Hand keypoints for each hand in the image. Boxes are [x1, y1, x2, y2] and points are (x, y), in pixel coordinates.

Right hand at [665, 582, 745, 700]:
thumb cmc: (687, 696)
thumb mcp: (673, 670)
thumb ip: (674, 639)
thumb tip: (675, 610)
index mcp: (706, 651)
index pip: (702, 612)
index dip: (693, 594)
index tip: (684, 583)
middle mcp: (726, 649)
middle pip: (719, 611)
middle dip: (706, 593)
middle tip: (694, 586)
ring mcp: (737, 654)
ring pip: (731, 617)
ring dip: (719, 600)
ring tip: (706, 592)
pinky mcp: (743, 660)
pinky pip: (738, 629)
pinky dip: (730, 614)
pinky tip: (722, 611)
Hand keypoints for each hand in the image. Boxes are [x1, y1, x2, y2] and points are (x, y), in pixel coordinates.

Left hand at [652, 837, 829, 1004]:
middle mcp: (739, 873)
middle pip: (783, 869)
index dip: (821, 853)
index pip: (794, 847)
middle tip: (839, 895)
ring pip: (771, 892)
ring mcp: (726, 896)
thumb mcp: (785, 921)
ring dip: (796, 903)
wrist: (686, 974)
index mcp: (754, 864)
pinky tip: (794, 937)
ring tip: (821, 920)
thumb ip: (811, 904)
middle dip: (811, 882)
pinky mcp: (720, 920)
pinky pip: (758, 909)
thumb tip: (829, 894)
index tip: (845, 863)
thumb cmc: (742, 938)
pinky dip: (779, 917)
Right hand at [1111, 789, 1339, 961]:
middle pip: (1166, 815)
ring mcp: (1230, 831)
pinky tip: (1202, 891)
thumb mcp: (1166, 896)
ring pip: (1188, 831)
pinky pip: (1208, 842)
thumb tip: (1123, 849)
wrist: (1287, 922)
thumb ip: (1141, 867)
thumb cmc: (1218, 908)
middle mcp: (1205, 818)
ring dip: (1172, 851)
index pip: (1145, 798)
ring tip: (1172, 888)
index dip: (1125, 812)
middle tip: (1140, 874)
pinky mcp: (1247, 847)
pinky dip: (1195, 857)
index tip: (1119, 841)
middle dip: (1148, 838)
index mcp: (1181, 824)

=======

TASK ITEM:
Send back all of the entries exactly, with nothing missing.

ANSWER SPACE:
Hand keypoints for each hand in the image. Boxes are [x1, y1, x2, y2] and points are (x, y), in pixel coordinates.

Right hand at [665, 582, 745, 700]:
thumb cmc: (687, 696)
thumb mcp: (673, 670)
thumb ip: (674, 639)
thumb tip: (675, 610)
index mcp: (706, 651)
index pip: (702, 612)
index dip: (693, 594)
index tip: (684, 583)
middle mcp: (726, 649)
middle pip: (719, 611)
middle dip: (706, 593)
middle tip: (694, 586)
ring mcp: (737, 654)
ring pip: (731, 617)
ring dip: (719, 600)
ring tip: (706, 592)
pinky mcp: (743, 660)
pinky pip: (738, 629)
pinky dip: (730, 614)
pinky tip: (722, 611)
Hand keypoints for each hand in the image. Boxes are [x1, y1, x2, y2] and points are (x, y), in pixel coordinates.

Left hand at [652, 837, 829, 1004]:
middle mcp: (739, 873)
middle pip: (783, 869)
index dip: (821, 853)
index pip: (794, 847)
middle tip: (839, 895)
ring pip: (771, 892)
ring mcp: (726, 896)
thumb mcp: (785, 921)
ring dip: (796, 903)
wrist: (686, 974)
index mcp: (754, 864)
pinky tip: (794, 937)
ring tip: (821, 920)
thumb ip: (811, 904)
middle dip: (811, 882)
pinky mcp: (720, 920)
pinky pip: (758, 909)
thumb tip: (829, 894)
index tip: (845, 863)
thumb cmc: (742, 938)
pinky dip: (779, 917)
Right hand at [1111, 789, 1339, 961]:
middle pip: (1166, 815)
ring mcp: (1230, 831)
pinky tip: (1202, 891)
thumb mcp: (1166, 896)
ring pip: (1188, 831)
pinky pip: (1208, 842)
thumb tip: (1123, 849)
wrist: (1287, 922)
thumb ip: (1141, 867)
thumb cmc: (1218, 908)
middle mcp: (1205, 818)
ring dip: (1172, 851)
index pip: (1145, 798)
ring tip: (1172, 888)
index dip: (1125, 812)
middle tip: (1140, 874)
pinky mcp: (1247, 847)
pinky dip: (1195, 857)
index tip: (1119, 841)
middle dip: (1148, 838)
index mcp: (1181, 824)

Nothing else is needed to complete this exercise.